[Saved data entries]
_ _ _ _ _ _ _
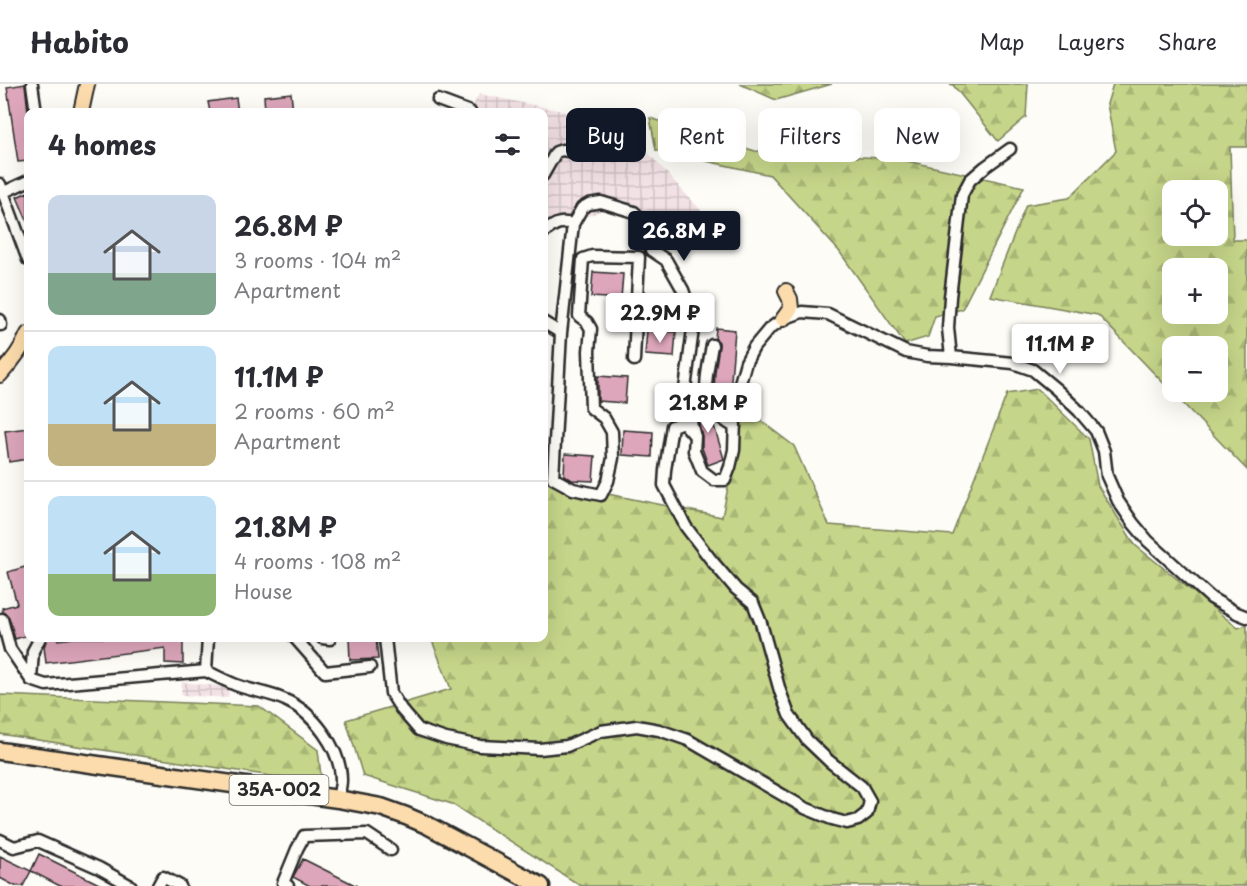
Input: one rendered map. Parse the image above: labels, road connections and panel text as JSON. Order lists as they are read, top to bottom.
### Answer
{
  "streets": {
    "highway": ["35А-002"]
  },
  "page": {
    "header": "Habito",
    "nav": ["Map", "Layers", "Share"],
    "chip": [
      "Buy",
      "Rent",
      "Filters",
      "New"
    ],
    "heading": "4 homes",
    "map_buttons": ["+", "−"],
    "list": [
      {
        "name": "26.8M ₽",
        "note": "3 rooms · 104 m² · Apartment"
      },
      {
        "name": "11.1M ₽",
        "note": "2 rooms · 60 m² · Apartment"
      },
      {
        "name": "21.8M ₽",
        "note": "4 rooms · 108 m² · House"
      }
    ],
    "price": [
      "26.8M ₽",
      "22.9M ₽",
      "11.1M ₽",
      "21.8M ₽"
    ]
  }
}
_ _ _ _ _ _ _
» Problem requirements
With the pictures left out, write out all of the data exactly.

» Exercise response
Input: one rendered map. Parse the image above: labels, road connections and panel text as JSON. Order lists as they are read, top to bottom.
### Answer
{
  "streets": {
    "highway": ["35А-002"]
  },
  "page": {
    "header": "Habito",
    "nav": ["Map", "Layers", "Share"],
    "chip": [
      "Buy",
      "Rent",
      "Filters",
      "New"
    ],
    "heading": "4 homes",
    "map_buttons": ["+", "−"],
    "list": [
      {
        "name": "26.8M ₽",
        "note": "3 rooms · 104 m² · Apartment"
      },
      {
        "name": "11.1M ₽",
        "note": "2 rooms · 60 m² · Apartment"
      },
      {
        "name": "21.8M ₽",
        "note": "4 rooms · 108 m² · House"
      }
    ],
    "price": [
      "26.8M ₽",
      "22.9M ₽",
      "11.1M ₽",
      "21.8M ₽"
    ]
  }
}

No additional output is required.